Simon D. Taylor-Robinson, Department of Hepatology and Gastroenterology, Imperial College London, Hammersmith Hospital Campus, Du Cane Road, London, W12 0HS, UK. E-mail: s.taylor-robinson@imperial.ac.uk

Abstract

Summary.  Combinations of noninvasive markers may improve discrimination of chronic liver disease severity.
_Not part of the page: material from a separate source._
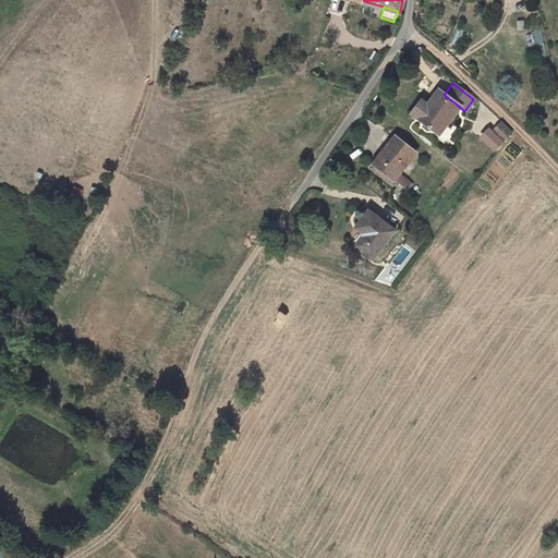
[(457,105),(444,95),(437,89),(426,106),(420,100),(410,113),(416,119),(437,135),(457,105)]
The aims of this study were to compare four validated serum and ultrasound-based markers of hepatic disease severity head-to-head with liver biopsy and to assess optimal combinations with consideration of cost. A total of 67 patients with biopsy-proven chronic hepatitis C underwent all four techniques on the same visit [aspartate aminotransferase (AST) to platelet ratio index (APRI); Enhanced Liver Fibrosis (ELF) panel; transient elastography (TE) and ultrasound microbubble hepatic transit times (HTT)]. Markers were combined according to increasing financial cost and ordinal regression used to determine contributions. APRI, ELF, TE and HTT predicted cirrhosis with diagnostic accuracy of 86%, 91%, 90% and 83% respectively. ELF and TE were the most reliable tests with an intra-class correlation of 0.94 each. Either ELF or TE significantly enhanced the prediction of fibrosis stage when combined with APRI, but when combined together, did not improve the model further. Addition of third or fourth markers did not significantly improve prediction of fibrosis. Combination of APRI with either ELF or TE effectively predicts fibrosis stage, but combinations of three or more tests lead to redundancy of information and increased cost.